Patients taking antacid drugs (e.g., aluminum hydroxide) should take them no earlier than 2 hours after taking the drug.

In patients with achlorhydria or hypochlorhydria, due to an unpredictable decrease in the degree of absorption, Ketoconazole may be ineffective when taken orally. Consumption of acidic drinks increases the absorption of ketoconazole.

When used in a dose of 400 mg and more, a decrease in the “cortisol response” during adrenal stimulation with adrenocorticotropic hormone (ACTH) is observed, therefore, during treatment, it is necessary to monitor adrenal function in patients with adrenal insufficiency, as well as in patients undergoing significant stress (including extensive surgical interventions).

During the treatment period, caution should be exercised when driving vehicles and engaging in other potentially hazardous activities that require increased concentration and speed of psychomotor reactions.

Overdose

Treatment gastric lavage, activated charcoal, symptomatic therapy, monitoring of the patient’s condition. There is no specific antidote.

Drug Interactions

Drugs that affect the metabolism of ketoconazole.

• Inducers of microsomal oxidation, such as rifampicin, rifabutin, carbamazepine, isoniazid, nevirapine, and phenytoin significantly reduce the bioavailability of ketoconazole. The use of ketoconazole with such drugs is not recommended;
• Ritonavir increases the bioavailability of ketoconazole, therefore, when used together, the dose of ketoconazole should be reduced.

The effect of ketoconazole on the metabolism of other drugs.

Ketoconazole may enhance or prolong the effect of drugs metabolized with the participation of cytochrome P450, especially from the CYP3A group.

Cannot be prescribed during a course of treatment with ketoconazole:

• Terfenadine, astemizole, mizolastine, cisapride, dofetilide, quinidine, pimozide, bepridil, disopyramide, halofantrine, levomethadyl, domperidone, and sertindole. The risk of severe ventricular tachycardia, including torsades de pointes, increases;
• Midazolam and triazolam (oral forms), HMG-CoA reductase inhibitors metabolized by the CYP3A4 isoenzyme, such as simvastatin and lovastatin, ergot alkaloids (dihydroergotamine, ergometrine, ergotamine, methylergometrine), nisoldipine, eplerenone, irinotecan, everolimus. The effects, including side effects, of these drugs are enhanced.

Drugs for which it is necessary to monitor their plasma concentration, the severity of therapeutic effects and side effects (their dosage when used concomitantly with ketoconazole should be reduced if necessary):

• Oral anticoagulants;
• HIV protease inhibitors such as indinavir, saquinavir;
• Some anticancer drugs such as Vinca rosea alkaloids, busulfan, docetaxel, erlotinib, imatinib;
• Dihydropyridine “slow” calcium channel blockers metabolized by the CYP3A4 isoenzyme and possibly verapamil;
• Some immunosuppressive agents: cyclosporine, tacrolimus, sirolimus;
• Sildenafil, tolterodine;
• Some HMG-CoA reductase inhibitors, for example, atorvastatin;
• Some glucocorticosteroids such as budesonide, fluticasone, dexamethasone, and methylprednisolone;
• Other drugs: digoxin, carbamazepine, buspirone, alfentanil, alprazolam, brotizolam, rifabutin, trimetrexate, ebastine, reboxetine, quetiapine, solifenacin, cilostazol, eletriptan, fentanyl, repaglinide.

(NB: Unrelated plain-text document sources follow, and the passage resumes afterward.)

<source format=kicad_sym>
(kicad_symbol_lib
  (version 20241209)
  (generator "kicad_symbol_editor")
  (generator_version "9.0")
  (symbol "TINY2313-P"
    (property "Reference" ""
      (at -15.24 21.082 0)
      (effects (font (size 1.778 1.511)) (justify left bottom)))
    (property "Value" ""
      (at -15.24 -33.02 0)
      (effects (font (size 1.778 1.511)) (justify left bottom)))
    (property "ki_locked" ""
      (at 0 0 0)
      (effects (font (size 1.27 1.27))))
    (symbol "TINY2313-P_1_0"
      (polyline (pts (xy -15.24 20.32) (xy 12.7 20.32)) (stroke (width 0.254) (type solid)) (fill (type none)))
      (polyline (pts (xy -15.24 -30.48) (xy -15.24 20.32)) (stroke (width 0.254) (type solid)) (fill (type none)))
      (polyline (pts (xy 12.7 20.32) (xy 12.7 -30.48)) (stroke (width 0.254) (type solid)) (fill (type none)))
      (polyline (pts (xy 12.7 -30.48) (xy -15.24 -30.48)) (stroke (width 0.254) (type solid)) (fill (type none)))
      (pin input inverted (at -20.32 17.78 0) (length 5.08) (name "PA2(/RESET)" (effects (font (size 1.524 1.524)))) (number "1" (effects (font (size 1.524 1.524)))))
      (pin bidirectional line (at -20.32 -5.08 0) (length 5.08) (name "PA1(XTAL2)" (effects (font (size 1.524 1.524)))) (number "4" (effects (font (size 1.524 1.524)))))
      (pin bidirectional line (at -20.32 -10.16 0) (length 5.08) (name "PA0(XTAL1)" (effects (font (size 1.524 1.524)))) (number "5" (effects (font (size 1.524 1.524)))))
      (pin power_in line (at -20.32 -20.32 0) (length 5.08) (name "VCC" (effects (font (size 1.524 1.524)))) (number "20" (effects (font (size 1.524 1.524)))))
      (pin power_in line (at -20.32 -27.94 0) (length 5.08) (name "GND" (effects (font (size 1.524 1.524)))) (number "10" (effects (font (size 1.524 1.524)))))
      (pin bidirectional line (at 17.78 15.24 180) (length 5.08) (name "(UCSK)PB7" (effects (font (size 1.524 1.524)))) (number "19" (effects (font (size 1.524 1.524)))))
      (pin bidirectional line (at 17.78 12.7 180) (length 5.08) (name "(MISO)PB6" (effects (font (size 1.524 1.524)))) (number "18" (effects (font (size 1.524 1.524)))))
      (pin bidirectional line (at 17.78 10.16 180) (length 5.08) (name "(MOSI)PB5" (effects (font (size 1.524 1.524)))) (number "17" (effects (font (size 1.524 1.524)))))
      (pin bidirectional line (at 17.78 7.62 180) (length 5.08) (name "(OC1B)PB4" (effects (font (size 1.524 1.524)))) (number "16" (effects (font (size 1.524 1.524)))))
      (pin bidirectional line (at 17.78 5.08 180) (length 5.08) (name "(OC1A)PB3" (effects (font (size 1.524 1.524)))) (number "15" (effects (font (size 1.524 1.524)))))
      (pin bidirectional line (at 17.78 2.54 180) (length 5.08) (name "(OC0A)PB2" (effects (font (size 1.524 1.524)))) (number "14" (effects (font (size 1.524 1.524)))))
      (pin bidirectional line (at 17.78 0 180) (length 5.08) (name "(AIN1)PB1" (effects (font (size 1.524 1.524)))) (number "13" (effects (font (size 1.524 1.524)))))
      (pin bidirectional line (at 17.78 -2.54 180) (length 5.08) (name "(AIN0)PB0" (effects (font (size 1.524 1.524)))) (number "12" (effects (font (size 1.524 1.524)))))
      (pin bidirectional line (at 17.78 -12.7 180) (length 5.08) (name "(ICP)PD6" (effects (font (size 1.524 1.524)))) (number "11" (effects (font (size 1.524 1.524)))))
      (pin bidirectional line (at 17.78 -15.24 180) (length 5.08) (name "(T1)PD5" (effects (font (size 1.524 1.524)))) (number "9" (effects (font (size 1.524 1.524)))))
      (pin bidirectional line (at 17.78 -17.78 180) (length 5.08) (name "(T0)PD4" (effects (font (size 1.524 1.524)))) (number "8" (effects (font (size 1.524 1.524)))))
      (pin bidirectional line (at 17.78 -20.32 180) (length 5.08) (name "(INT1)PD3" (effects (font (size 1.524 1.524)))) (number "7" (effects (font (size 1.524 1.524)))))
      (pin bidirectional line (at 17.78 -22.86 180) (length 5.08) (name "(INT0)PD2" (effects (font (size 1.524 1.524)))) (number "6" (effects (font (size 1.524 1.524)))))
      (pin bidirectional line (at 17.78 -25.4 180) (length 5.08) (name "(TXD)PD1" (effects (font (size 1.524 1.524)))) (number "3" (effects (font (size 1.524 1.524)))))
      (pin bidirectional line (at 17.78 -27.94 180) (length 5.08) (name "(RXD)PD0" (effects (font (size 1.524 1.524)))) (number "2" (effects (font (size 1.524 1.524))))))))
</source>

Ethanol and other hepatotoxic drugs increase the risk of liver parenchymal damage. When used concomitantly with ethanol, disulfiram-like reactions may occur.

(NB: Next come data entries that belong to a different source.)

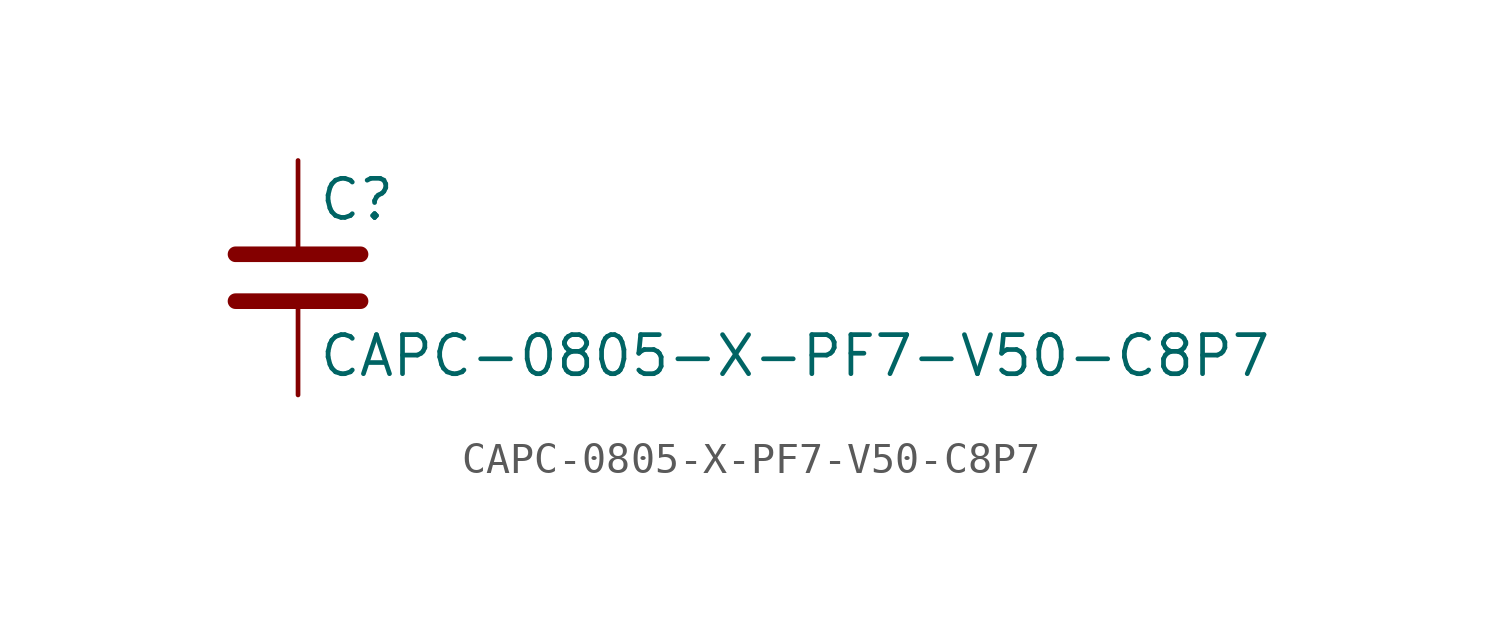
<source format=kicad_sym>
(kicad_symbol_lib
  (version 20211014)
  (generator kicad_symbol_editor)
  (symbol "CAPC-0805-X-PF7-V50-C8P7"
    (pin_numbers hide)
    (pin_names
      (offset 0.254))
    (property "Reference" "C"
      (at 0.635 2.54 0)
      (effects (font (size 1.27 1.27)) (justify left)))
    (property "Value" "CAPC-0805-X-PF7-V50-C8P7"
      (at 0.635 -2.54 0)
      (effects (font (size 1.27 1.27)) (justify left)))
    (symbol "CAPC-0805-X-PF7-V50-C8P7_0_1"
      (polyline (pts (xy -2.032 -0.762) (xy 2.032 -0.762)) (stroke (width 0.508) (type default) (color 0 0 0 0)) (fill (type none)))
      (polyline (pts (xy -2.032 0.762) (xy 2.032 0.762)) (stroke (width 0.508) (type default) (color 0 0 0 0)) (fill (type none))))
    (symbol "CAPC-0805-X-PF7-V50-C8P7_1_1"
      (pin passive line (at 0 3.81 270) (length 2.794) (name "~" (effects (font (size 1.27 1.27)))) (number "1" (effects (font (size 1.27 1.27)))))
      (pin passive line (at 0 -3.81 90) (length 2.794) (name "~" (effects (font (size 1.27 1.27)))) (number "2" (effects (font (size 1.27 1.27))))))))
</source>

Weakens the effect of amphotericin B.

Reduces the stimulating effect of corticotropin on the adrenal glands.

Increases the risk of breakthrough bleeding with simultaneous use of low-hormone oral contraceptives.

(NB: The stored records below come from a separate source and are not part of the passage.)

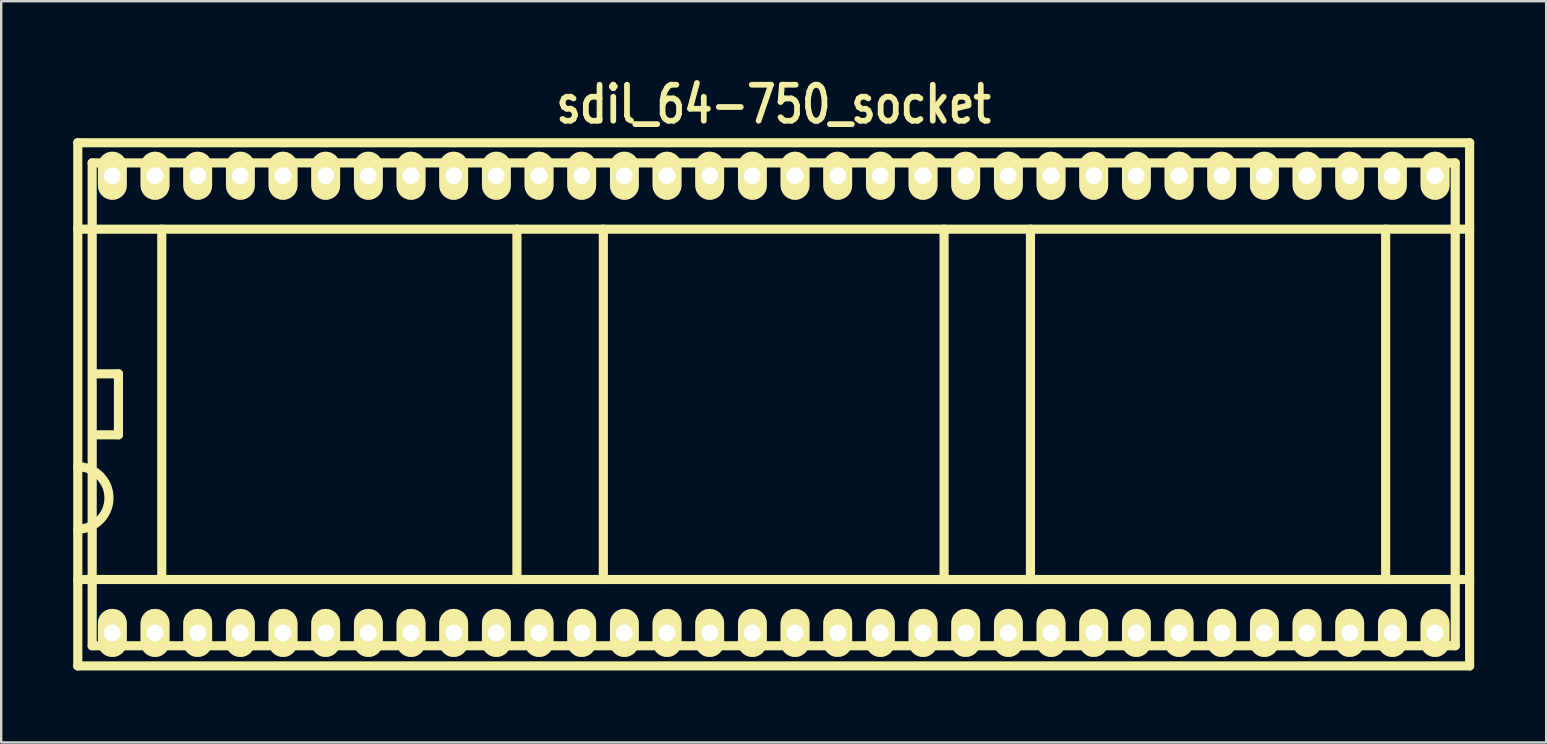
<source format=kicad_pcb>
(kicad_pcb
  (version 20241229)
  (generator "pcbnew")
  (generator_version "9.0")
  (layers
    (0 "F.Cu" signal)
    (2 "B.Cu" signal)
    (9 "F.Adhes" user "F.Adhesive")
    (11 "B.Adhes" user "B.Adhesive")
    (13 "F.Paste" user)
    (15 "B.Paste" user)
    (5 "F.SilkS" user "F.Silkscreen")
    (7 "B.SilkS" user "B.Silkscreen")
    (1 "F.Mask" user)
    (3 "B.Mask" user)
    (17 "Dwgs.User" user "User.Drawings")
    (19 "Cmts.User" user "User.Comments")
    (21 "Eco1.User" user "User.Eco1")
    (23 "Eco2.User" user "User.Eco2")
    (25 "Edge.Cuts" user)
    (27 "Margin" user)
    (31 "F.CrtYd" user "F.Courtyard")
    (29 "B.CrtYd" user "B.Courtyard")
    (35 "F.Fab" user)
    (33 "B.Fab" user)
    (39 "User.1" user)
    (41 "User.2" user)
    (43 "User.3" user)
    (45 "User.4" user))
  (footprint "sdil_64-750_socket"
    (layer "F.Cu")
    (at 29.191 13.799)
    (property "Reference" "sdil_64-750_socket" (at 0 -12.5 0) (layer "F.SilkS") (effects (font (size 1.5 1.2) (thickness 0.24))))
    (attr through_hole)
    (fp_line (start -29 -10.9) (end -29 10.9) (stroke (width 0.381) (type solid)) (layer "F.SilkS"))
    (fp_line (start -29 7.3) (end 29 7.3) (stroke (width 0.381) (type solid)) (layer "F.SilkS"))
    (fp_line (start -29 10.9) (end 29 10.9) (stroke (width 0.381) (type solid)) (layer "F.SilkS"))
    (fp_line (start -28.4 -10.06) (end -28.4 10.06) (stroke (width 0.381) (type solid)) (layer "F.SilkS"))
    (fp_line (start -27.305 -1.27) (end -28.321 -1.27) (stroke (width 0.381) (type solid)) (layer "F.SilkS"))
    (fp_line (start -27.305 -1.27) (end -27.305 1.27) (stroke (width 0.381) (type solid)) (layer "F.SilkS"))
    (fp_line (start -27.305 1.27) (end -28.321 1.27) (stroke (width 0.381) (type solid)) (layer "F.SilkS"))
    (fp_line (start -25.5 -7.3) (end -25.5 7.3) (stroke (width 0.381) (type solid)) (layer "F.SilkS"))
    (fp_line (start -10.7 7.3) (end -10.7 -7.3) (stroke (width 0.381) (type solid)) (layer "F.SilkS"))
    (fp_line (start -7.1 7.3) (end -7.1 -7.3) (stroke (width 0.381) (type solid)) (layer "F.SilkS"))
    (fp_line (start 7.1 -7.3) (end 7.1 7.3) (stroke (width 0.381) (type solid)) (layer "F.SilkS"))
    (fp_line (start 10.7 -7.3) (end 10.7 7.3) (stroke (width 0.381) (type solid)) (layer "F.SilkS"))
    (fp_line (start 25.5 7.3) (end 25.5 -7.3) (stroke (width 0.381) (type solid)) (layer "F.SilkS"))
    (fp_line (start 28.4 -10.06) (end -28.4 -10.06) (stroke (width 0.381) (type solid)) (layer "F.SilkS"))
    (fp_line (start 28.4 10.06) (end -28.4 10.06) (stroke (width 0.381) (type solid)) (layer "F.SilkS"))
    (fp_line (start 28.4 10.06) (end 28.4 -10.06) (stroke (width 0.381) (type solid)) (layer "F.SilkS"))
    (fp_line (start 29 -10.9) (end -29 -10.9) (stroke (width 0.381) (type solid)) (layer "F.SilkS"))
    (fp_line (start 29 -10.9) (end 29 10.9) (stroke (width 0.381) (type solid)) (layer "F.SilkS"))
    (fp_line (start 29 -7.3) (end -29 -7.3) (stroke (width 0.381) (type solid)) (layer "F.SilkS"))
    (fp_arc (start -29 2.6) (mid -27.7 3.9) (end -29 5.2) (stroke (width 0.381) (type solid)) (layer "F.SilkS"))
    (pad "1" thru_hole oval (at -27.559 9.525) (size 1.2 2) (drill 0.7) (layers "*.Cu" "*.Mask" "F.SilkS"))
    (pad "2" thru_hole oval (at -25.781 9.525) (size 1.2 2) (drill 0.7) (layers "*.Cu" "*.Mask" "F.SilkS"))
    (pad "3" thru_hole oval (at -24.003 9.525) (size 1.2 2) (drill 0.7) (layers "*.Cu" "*.Mask" "F.SilkS"))
    (pad "4" thru_hole oval (at -22.225 9.525) (size 1.2 2) (drill 0.7) (layers "*.Cu" "*.Mask" "F.SilkS"))
    (pad "5" thru_hole oval (at -20.447 9.525) (size 1.2 2) (drill 0.7) (layers "*.Cu" "*.Mask" "F.SilkS"))
    (pad "6" thru_hole oval (at -18.669 9.525) (size 1.2 2) (drill 0.7) (layers "*.Cu" "*.Mask" "F.SilkS"))
    (pad "7" thru_hole oval (at -16.891 9.525) (size 1.2 2) (drill 0.7) (layers "*.Cu" "*.Mask" "F.SilkS"))
    (pad "8" thru_hole oval (at -15.113 9.525) (size 1.2 2) (drill 0.7) (layers "*.Cu" "*.Mask" "F.SilkS"))
    (pad "9" thru_hole oval (at -13.335 9.525) (size 1.2 2) (drill 0.7) (layers "*.Cu" "*.Mask" "F.SilkS"))
    (pad "10" thru_hole oval (at -11.557 9.525) (size 1.2 2) (drill 0.7) (layers "*.Cu" "*.Mask" "F.SilkS"))
    (pad "11" thru_hole oval (at -9.779 9.525) (size 1.2 2) (drill 0.7) (layers "*.Cu" "*.Mask" "F.SilkS"))
    (pad "12" thru_hole oval (at -8.001 9.525) (size 1.2 2) (drill 0.7) (layers "*.Cu" "*.Mask" "F.SilkS"))
    (pad "13" thru_hole oval (at -6.223 9.525) (size 1.2 2) (drill 0.7) (layers "*.Cu" "*.Mask" "F.SilkS"))
    (pad "14" thru_hole oval (at -4.445 9.525) (size 1.2 2) (drill 0.7) (layers "*.Cu" "*.Mask" "F.SilkS"))
    (pad "15" thru_hole oval (at -2.667 9.525) (size 1.2 2) (drill 0.7) (layers "*.Cu" "*.Mask" "F.SilkS"))
    (pad "16" thru_hole oval (at -0.889 9.525) (size 1.2 2) (drill 0.7) (layers "*.Cu" "*.Mask" "F.SilkS"))
    (pad "17" thru_hole oval (at 0.889 9.525) (size 1.2 2) (drill 0.7) (layers "*.Cu" "*.Mask" "F.SilkS"))
    (pad "18" thru_hole oval (at 2.667 9.525) (size 1.2 2) (drill 0.7) (layers "*.Cu" "*.Mask" "F.SilkS"))
    (pad "19" thru_hole oval (at 4.445 9.525) (size 1.2 2) (drill 0.7) (layers "*.Cu" "*.Mask" "F.SilkS"))
    (pad "20" thru_hole oval (at 6.223 9.525) (size 1.2 2) (drill 0.7) (layers "*.Cu" "*.Mask" "F.SilkS"))
    (pad "21" thru_hole oval (at 8.001 9.525) (size 1.2 2) (drill 0.7) (layers "*.Cu" "*.Mask" "F.SilkS"))
    (pad "22" thru_hole oval (at 9.779 9.525) (size 1.2 2) (drill 0.7) (layers "*.Cu" "*.Mask" "F.SilkS"))
    (pad "23" thru_hole oval (at 11.557 9.525) (size 1.2 2) (drill 0.7) (layers "*.Cu" "*.Mask" "F.SilkS"))
    (pad "24" thru_hole oval (at 13.335 9.525) (size 1.2 2) (drill 0.7) (layers "*.Cu" "*.Mask" "F.SilkS"))
    (pad "25" thru_hole oval (at 15.113 9.525) (size 1.2 2) (drill 0.7) (layers "*.Cu" "*.Mask" "F.SilkS"))
    (pad "26" thru_hole oval (at 16.891 9.525) (size 1.2 2) (drill 0.7) (layers "*.Cu" "*.Mask" "F.SilkS"))
    (pad "27" thru_hole oval (at 18.669 9.525) (size 1.2 2) (drill 0.7) (layers "*.Cu" "*.Mask" "F.SilkS"))
    (pad "28" thru_hole oval (at 20.447 9.525) (size 1.2 2) (drill 0.7) (layers "*.Cu" "*.Mask" "F.SilkS"))
    (pad "29" thru_hole oval (at 22.225 9.525) (size 1.2 2) (drill 0.7) (layers "*.Cu" "*.Mask" "F.SilkS"))
    (pad "30" thru_hole oval (at 24.003 9.525) (size 1.2 2) (drill 0.7) (layers "*.Cu" "*.Mask" "F.SilkS"))
    (pad "31" thru_hole oval (at 25.781 9.525) (size 1.2 2) (drill 0.7) (layers "*.Cu" "*.Mask" "F.SilkS"))
    (pad "32" thru_hole oval (at 27.559 9.525) (size 1.2 2) (drill 0.7) (layers "*.Cu" "*.Mask" "F.SilkS"))
    (pad "33" thru_hole oval (at 27.559 -9.525) (size 1.2 2) (drill 0.7) (layers "*.Cu" "*.Mask" "F.SilkS"))
    (pad "34" thru_hole oval (at 25.781 -9.525) (size 1.2 2) (drill 0.7) (layers "*.Cu" "*.Mask" "F.SilkS"))
    (pad "35" thru_hole oval (at 24.003 -9.525) (size 1.2 2) (drill 0.7) (layers "*.Cu" "*.Mask" "F.SilkS"))
    (pad "36" thru_hole oval (at 22.225 -9.525) (size 1.2 2) (drill 0.7) (layers "*.Cu" "*.Mask" "F.SilkS"))
    (pad "37" thru_hole oval (at 20.447 -9.525) (size 1.2 2) (drill 0.7) (layers "*.Cu" "*.Mask" "F.SilkS"))
    (pad "38" thru_hole oval (at 18.669 -9.525) (size 1.2 2) (drill 0.7) (layers "*.Cu" "*.Mask" "F.SilkS"))
    (pad "39" thru_hole oval (at 16.891 -9.525) (size 1.2 2) (drill 0.7) (layers "*.Cu" "*.Mask" "F.SilkS"))
    (pad "40" thru_hole oval (at 15.113 -9.525) (size 1.2 2) (drill 0.7) (layers "*.Cu" "*.Mask" "F.SilkS"))
    (pad "41" thru_hole oval (at 13.335 -9.525) (size 1.2 2) (drill 0.7) (layers "*.Cu" "*.Mask" "F.SilkS"))
    (pad "42" thru_hole oval (at 11.557 -9.525) (size 1.2 2) (drill 0.7) (layers "*.Cu" "*.Mask" "F.SilkS"))
    (pad "43" thru_hole oval (at 9.779 -9.525) (size 1.2 2) (drill 0.7) (layers "*.Cu" "*.Mask" "F.SilkS"))
    (pad "44" thru_hole oval (at 8.001 -9.525) (size 1.2 2) (drill 0.7) (layers "*.Cu" "*.Mask" "F.SilkS"))
    (pad "45" thru_hole oval (at 6.223 -9.525) (size 1.2 2) (drill 0.7) (layers "*.Cu" "*.Mask" "F.SilkS"))
    (pad "46" thru_hole oval (at 4.445 -9.525) (size 1.2 2) (drill 0.7) (layers "*.Cu" "*.Mask" "F.SilkS"))
    (pad "47" thru_hole oval (at 2.667 -9.525) (size 1.2 2) (drill 0.7) (layers "*.Cu" "*.Mask" "F.SilkS"))
    (pad "48" thru_hole oval (at 0.889 -9.525) (size 1.2 2) (drill 0.7) (layers "*.Cu" "*.Mask" "F.SilkS"))
    (pad "49" thru_hole oval (at -0.889 -9.525) (size 1.2 2) (drill 0.7) (layers "*.Cu" "*.Mask" "F.SilkS"))
    (pad "50" thru_hole oval (at -2.667 -9.525) (size 1.2 2) (drill 0.7) (layers "*.Cu" "*.Mask" "F.SilkS"))
    (pad "51" thru_hole oval (at -4.445 -9.525) (size 1.2 2) (drill 0.7) (layers "*.Cu" "*.Mask" "F.SilkS"))
    (pad "52" thru_hole oval (at -6.223 -9.525) (size 1.2 2) (drill 0.7) (layers "*.Cu" "*.Mask" "F.SilkS"))
    (pad "53" thru_hole oval (at -8.001 -9.525) (size 1.2 2) (drill 0.7) (layers "*.Cu" "*.Mask" "F.SilkS"))
    (pad "54" thru_hole oval (at -9.779 -9.525) (size 1.2 2) (drill 0.7) (layers "*.Cu" "*.Mask" "F.SilkS"))
    (pad "55" thru_hole oval (at -11.557 -9.525) (size 1.2 2) (drill 0.7) (layers "*.Cu" "*.Mask" "F.SilkS"))
    (pad "56" thru_hole oval (at -13.335 -9.525) (size 1.2 2) (drill 0.7) (layers "*.Cu" "*.Mask" "F.SilkS"))
    (pad "57" thru_hole oval (at -15.113 -9.525) (size 1.2 2) (drill 0.7) (layers "*.Cu" "*.Mask" "F.SilkS"))
    (pad "58" thru_hole oval (at -16.891 -9.525) (size 1.2 2) (drill 0.7) (layers "*.Cu" "*.Mask" "F.SilkS"))
    (pad "59" thru_hole oval (at -18.669 -9.525) (size 1.2 2) (drill 0.7) (layers "*.Cu" "*.Mask" "F.SilkS"))
    (pad "60" thru_hole oval (at -20.447 -9.525) (size 1.2 2) (drill 0.7) (layers "*.Cu" "*.Mask" "F.SilkS"))
    (pad "61" thru_hole oval (at -22.225 -9.525) (size 1.2 2) (drill 0.7) (layers "*.Cu" "*.Mask" "F.SilkS"))
    (pad "62" thru_hole oval (at -24.003 -9.525) (size 1.2 2) (drill 0.7) (layers "*.Cu" "*.Mask" "F.SilkS"))
    (pad "63" thru_hole oval (at -25.781 -9.525) (size 1.2 2) (drill 0.7) (layers "*.Cu" "*.Mask" "F.SilkS"))
    (pad "64" thru_hole oval (at -27.559 -9.525) (size 1.2 2) (drill 0.7) (layers "*.Cu" "*.Mask" "F.SilkS")))
  (gr_rect
    (start -3 -3)
    (end 61.381 27.889)
    (stroke (width 0.1) (type default))
    (fill no)
    (layer "Edge.Cuts")))
</source>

Enhances the toxicity of phenytoin.

Antacid and anticholinergic drugs, H2-histamine receptor blockers, and other drugs that reduce gastric acidity reduce the absorption of ketoconazole.

Storage Conditions

Store the drug in a place inaccessible to children, dry and protected from light, at a temperature not exceeding 25°C (77°F).

Shelf Life

Shelf life – 3 years. Do not use after the expiration date.

Dispensing Status

The drug is dispensed by prescription.

Important Safety Information

This information is for educational purposes only and does not replace professional medical advice. Always consult your doctor before use. Dosage and side effects may vary. Use only as prescribed.